** What is required **
Using the records below, report how many lines hold "orario", with no extra text.

** Records provided **

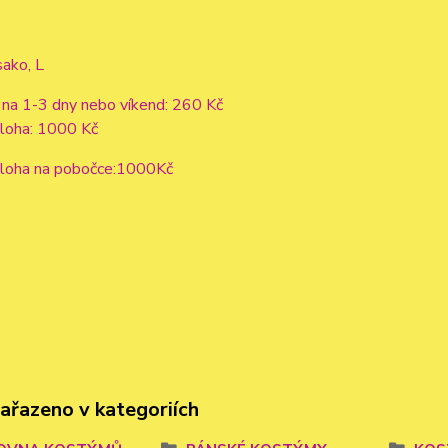
sako, L
 na 1-3 dny nebo víkend: 260 Kč
áloha: 1000 Kč
áloha na pobočce:1000Kč
zařazeno v kategoriích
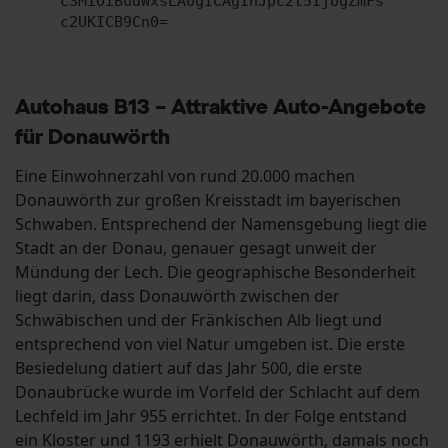
c3MiOiBudWxsLAogICAgInJpc2t5IjogZmFs
c2UKICB9Cn0=
Autohaus B13 – Attraktive Auto-Angebote
für Donauwörth
Eine Einwohnerzahl von rund 20.000 machen
Donauwörth zur großen Kreisstadt im bayerischen
Schwaben. Entsprechend der Namensgebung liegt die
Stadt an der Donau, genauer gesagt unweit der
Mündung der Lech. Die geographische Besonderheit
liegt darin, dass Donauwörth zwischen der
Schwäbischen und der Fränkischen Alb liegt und
entsprechend von viel Natur umgeben ist. Die erste
Besiedelung datiert auf das Jahr 500, die erste
Donaubrücke wurde im Vorfeld der Schlacht auf dem
Lechfeld im Jahr 955 errichtet. In der Folge entstand
ein Kloster und 1193 erhielt Donauwörth, damals noch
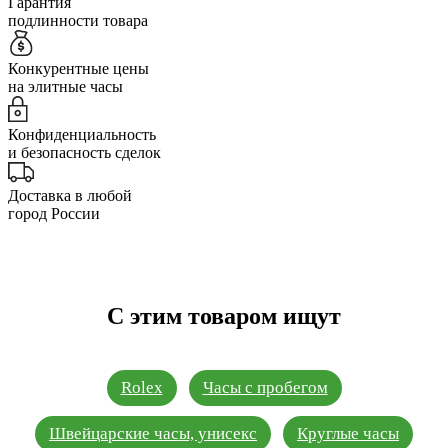
Гарантия
подлинности товара
Конкурентные цены
на элитные часы
Конфиденциальность
и безопасность сделок
Доставка в любой
город России
С этим товаром ищут
Rolex
Часы с пробегом
Швейцарские часы, унисекс
Круглые часы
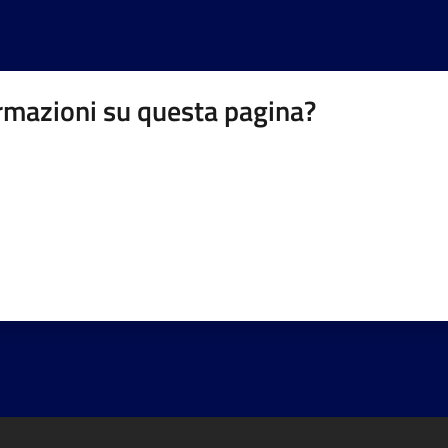
rmazioni su questa pagina?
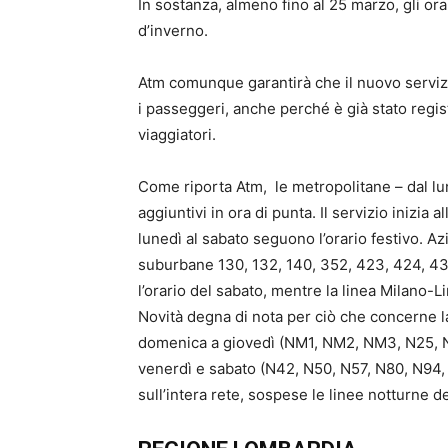
In sostanza, almeno fino al 25 marzo, gli or
d’inverno.
Atm comunque garantirà che il nuovo servizi
i passeggeri, anche perché è già stato registr
viaggiatori.
Come riporta Atm, le metropolitane – dal lun
aggiuntivi in ora di punta. Il servizio inizia 
lunedì al sabato seguono l’orario festivo. A
suburbane 130, 132, 140, 352, 423, 424, 431
l’orario del sabato, mentre la linea Milano-L
Novità degna di nota per ciò che concerne la
domenica a giovedì (NM1, NM2, NM3, N25, N26
venerdì e sabato (N42, N50, N57, N80, N94, 
sull’intera rete, sospese le linee notturne d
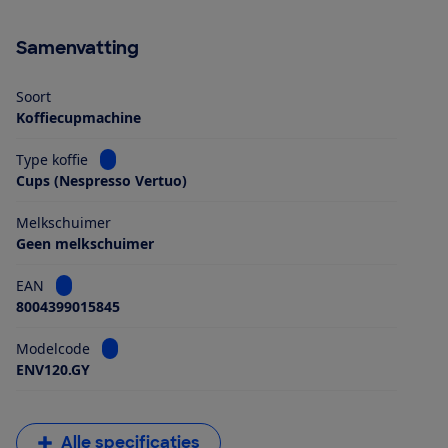
Samenvatting
Soort
Koffiecupmachine
Bekijk informatie voor Type koffie
Type koffie
Cups (Nespresso Vertuo)
Melkschuimer
Geen melkschuimer
Bekijk informatie voor EAN
EAN
8004399015845
Bekijk informatie voor Modelcode
Modelcode
ENV120.GY
Alle specificaties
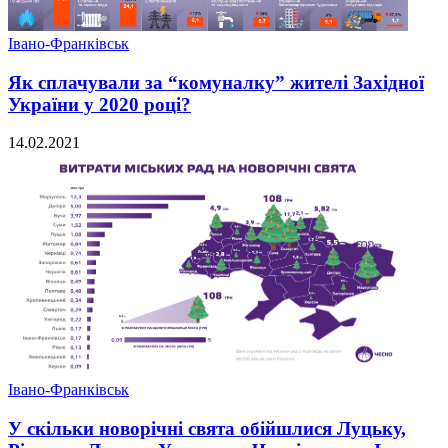
Івано-Франківськ
Як сплачували за “комуналку” жителі Західної
України у 2020 році?
14.02.2021
Івано-Франківськ
У скільки новорічні свята обійшлися Луцьку,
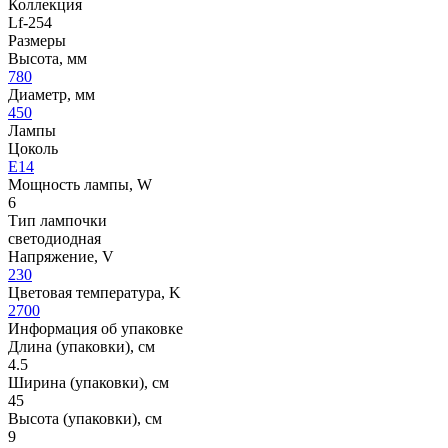
Коллекция
Lf-254
Размеры
Высота, мм
780
Диаметр, мм
450
Лампы
Цоколь
E14
Мощность лампы, W
6
Тип лампочки
светодиодная
Напряжение, V
230
Цветовая температура, K
2700
Информация об упаковке
Длина (упаковки), см
4.5
Ширина (упаковки), см
45
Высота (упаковки), см
9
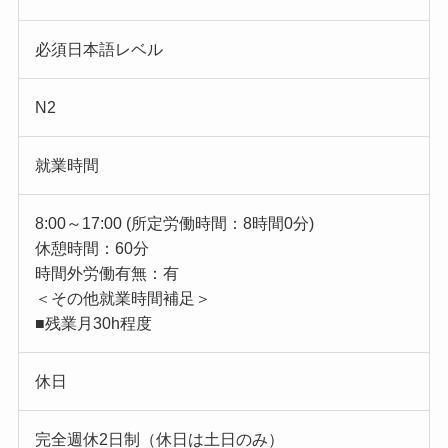
必須日本語レベル
N2
就業時間
8:00～17:00 (所定労働時間：8時間0分)
休憩時間：60分
時間外労働有無：有
＜その他就業時間補足＞
■残業月30h程度
休日
完全週休2日制（休日は土日のみ）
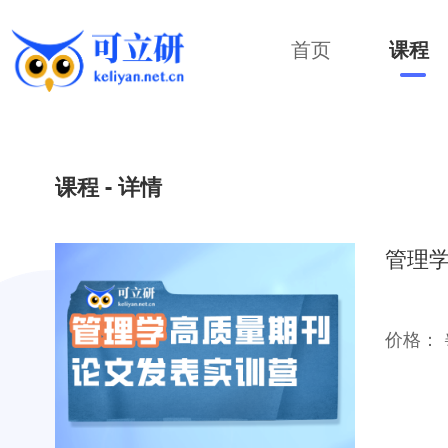
首页
课程
课程
- 详情
管理
价格：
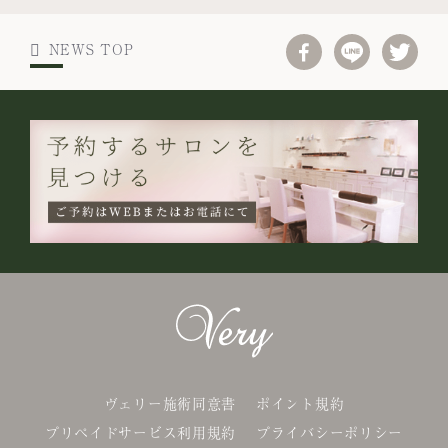
NEWS TOP
ヴェリー施術同意書
ポイント規約
プリペイドサービス利用規約
プライバシーポリシー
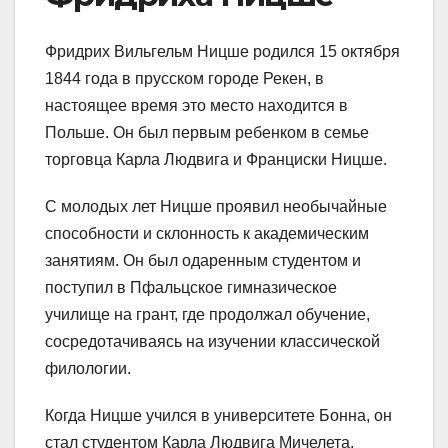
Фридрих Вильгельм Ницше родился 15 октября
1844 года в прусском городе Рекен, в
настоящее время это место находится в
Польше. Он был первым ребенком в семье
торговца Карла Людвига и Франциски Ницше.
С молодых лет Ницше проявил необычайные
способности и склонность к академическим
занятиям. Он был одаренным студентом и
поступил в Пфальцское гимназическое
училище на грант, где продолжал обучение,
сосредотачиваясь на изучении классической
филологии.
Когда Ницше учился в университете Бонна, он
стал студентом Карла Людвига Мичелета,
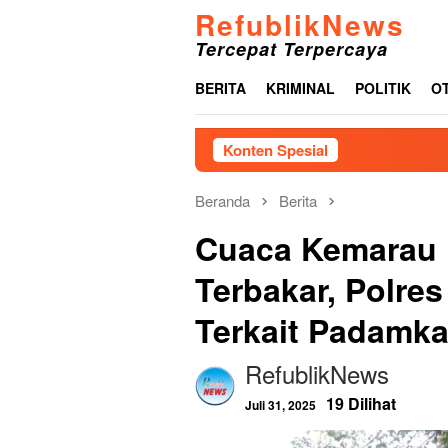
Loncat
RefublikNews
ke
Tercepat Terpercaya
konten
BERITA
KRIMINAL
POLITIK
O
Konten Spesial
Akibat Lamanya P
Beranda
Berita
Cuaca Kemarau P
Terbakar, Polres
Terkait Padamka
RefublikNews
19 Dilihat
Juli 31, 2025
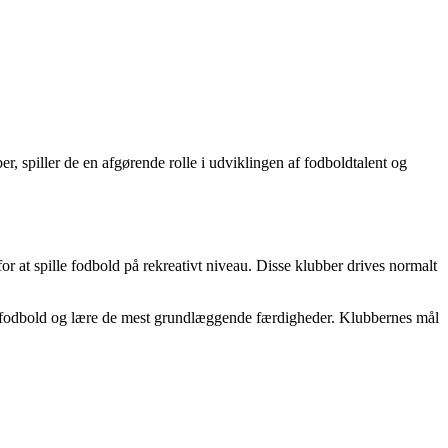
r, spiller de en afgørende rolle i udviklingen af fodboldtalent og
or at spille fodbold på rekreativt niveau. Disse klubber drives normalt
lle fodbold og lære de mest grundlæggende færdigheder. Klubbernes mål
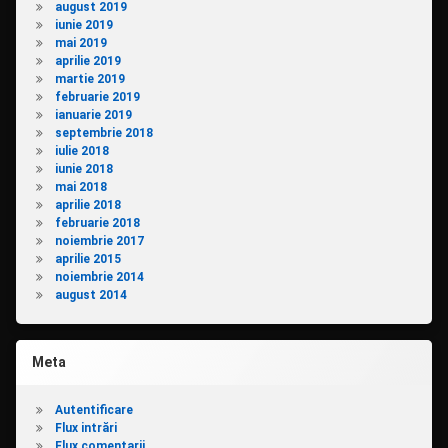
august 2019
iunie 2019
mai 2019
aprilie 2019
martie 2019
februarie 2019
ianuarie 2019
septembrie 2018
iulie 2018
iunie 2018
mai 2018
aprilie 2018
februarie 2018
noiembrie 2017
aprilie 2015
noiembrie 2014
august 2014
Meta
Autentificare
Flux intrări
Flux comentarii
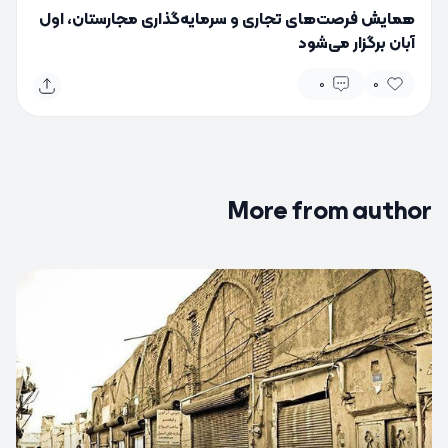
همایش فرصت‌های تجاری و سرمایه‌گذاری مجارستان، اول
آبان برگزار می‌شود
0
0
More from author
0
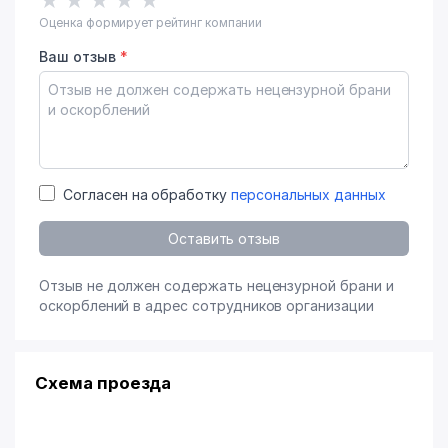
★
★
★
★
★
Оценка формирует рейтинг компании
Ваш отзыв
*
Согласен на обработку
персональных данных
Оставить отзыв
Отзыв не должен содержать нецензурной брани и
оскорблений в адрес сотрудников организации
Схема проезда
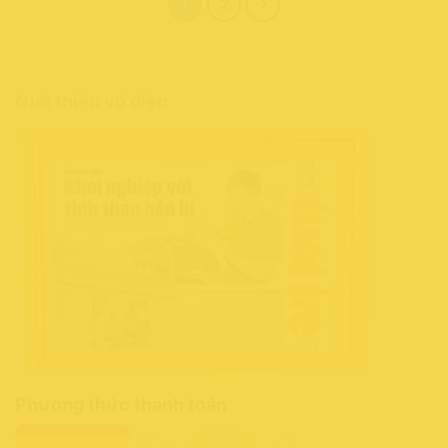
1
2
Giới thiệu võ diện
Phương thức thanh toán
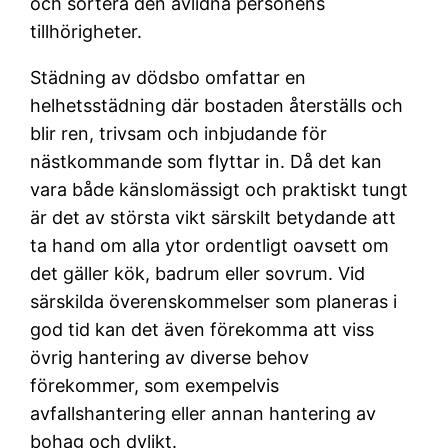
och sortera den avlidna personens
tillhörigheter.
Städning av dödsbo omfattar en
helhetsstädning där bostaden återställs och
blir ren, trivsam och inbjudande för
nästkommande som flyttar in. Då det kan
vara både känslomässigt och praktiskt tungt
är det av största vikt särskilt betydande att
ta hand om alla ytor ordentligt oavsett om
det gäller kök, badrum eller sovrum. Vid
särskilda överenskommelser som planeras i
god tid kan det även förekomma att viss
övrig hantering av diverse behov
förekommer, som exempelvis
avfallshantering eller annan hantering av
bohag och dylikt.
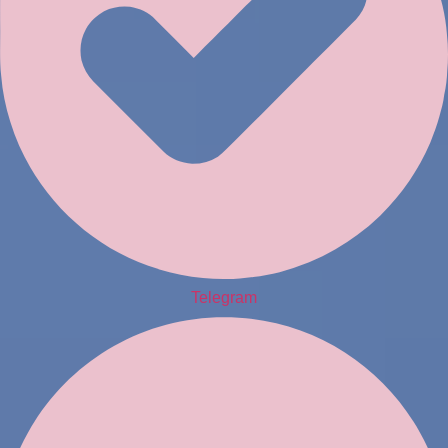
Telegram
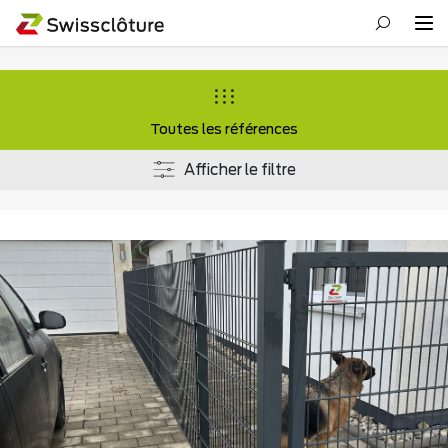
Toutes les références
Afficher le filtre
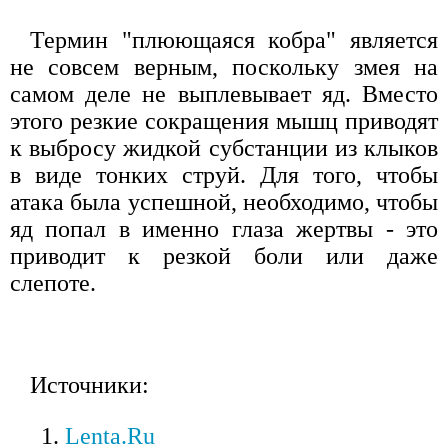
Термин "плюющаяся кобра" является
не совсем верным, поскольку змея на
самом деле не выплевывает яд. Вместо
этого резкие сокращения мышц приводят
к выбросу жидкой субстанции из клыков
в виде тонких струй. Для того, чтобы
атака была успешной, необходимо, чтобы
яд попал в именно глаза жертвы - это
приводит к резкой боли или даже
слепоте.
Источники:
Lenta.Ru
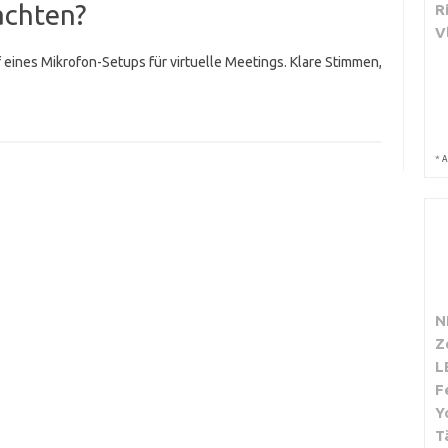
achten?
R
V
 eines Mikrofon-Setups für virtuelle Meetings. Klare Stimmen,
*
A
N
Z
L
F
Y
T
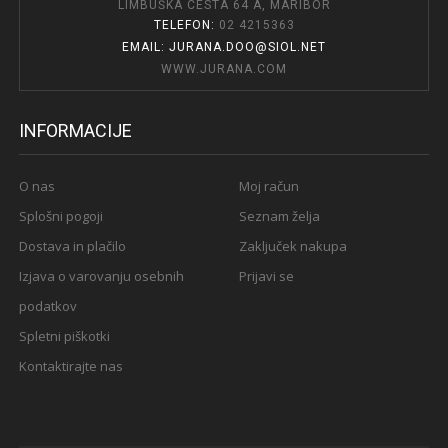
LIMBUŠKA CESTA 64 A, MARIBOR
TELEFON:
02 4215363
EMAIL: JURANA.DOO@SIOL.NET
WWW.JURANA.COM
INFORMACIJE
O nas
Moj račun
Splošni pogoji
Seznam želja
Dostava in plačilo
Zaključek nakupa
Izjava o varovanju osebnih
Prijavi se
podatkov
Spletni piškotki
Kontaktirajte nas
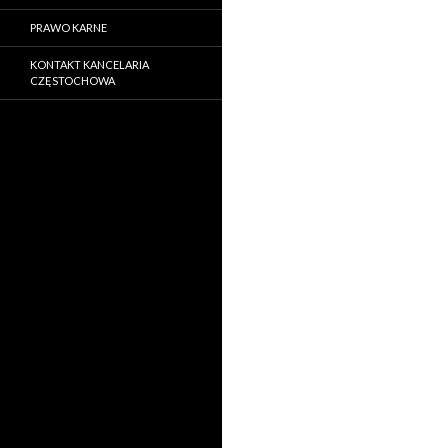
PRAWO KARNE
KONTAKT KANCELARIA
CZĘSTOCHOWA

** Task solution **
2